◆ **Directive**
Retype exactly the lines from the one containing "Garmin Coach" through the last line of the records below, including both, and leave out any pictures.

____________

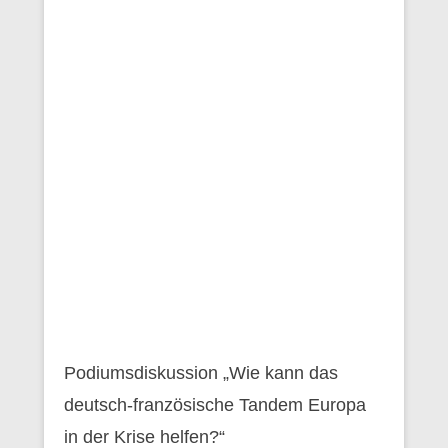
Podiumsdiskussion „Wie kann das
deutsch-französische Tandem Europa
in der Krise helfen?“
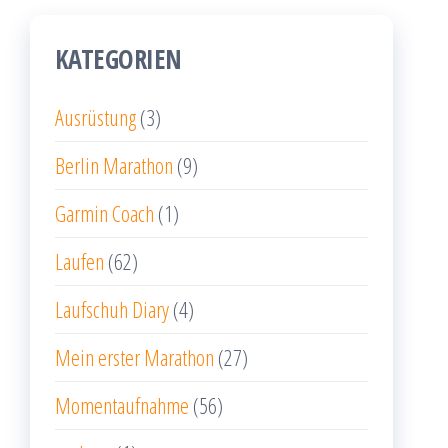
KATEGORIEN
Ausrüstung
(3)
Berlin Marathon
(9)
Garmin Coach
(1)
Laufen
(62)
Laufschuh Diary
(4)
Mein erster Marathon
(27)
Momentaufnahme
(56)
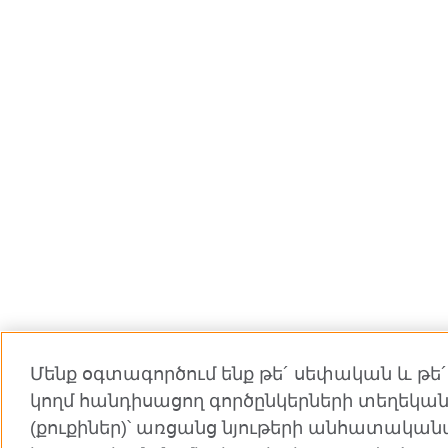
Մենք օգտագործում ենք թե´ սեփական և թե´
կողմ հանդիսացող գործընկերների տեղեկան
(քուքիներ)՝ առցանց նյութերի անհատակա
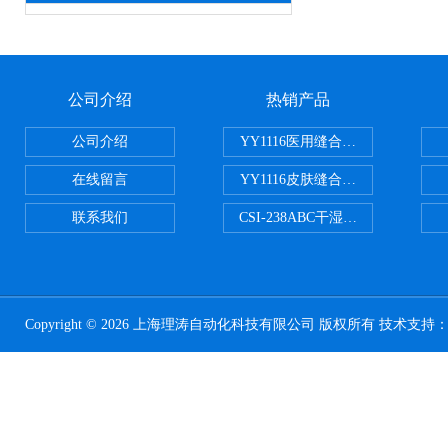
公司介绍
热销产品
公司介绍
YY1116医用缝合线线径试验仪
在线留言
YY1116皮肤缝合线线径测量仪
联系我们
CSI-238ABC干湿电动摩擦色牢
Copyright © 2026 上海理涛自动化科技有限公司 版权所有 技术支持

____________

◆ **Response area**
Garmin Coach
(1)
Laufen
(62)
Laufschuh Diary
(4)
Mein erster Marathon
(27)
Momentaufnahme
(56)
Մենք օգտագործում ենք թե´ սեփական և թե´
կողմ հանդիսացող գործընկերների տեղեկան
(քուքիներ)՝ առցանց նյութերի անհատակա
公司介绍
热销产品
公司介绍
YY1116医用缝合线线径试验仪
在线留言
YY1116皮肤缝合线线径测量仪
联系我们
CSI-238ABC干湿电动摩擦色牢
Copyright © 2026 上海理涛自动化科技有限公司 版权所有 技术支持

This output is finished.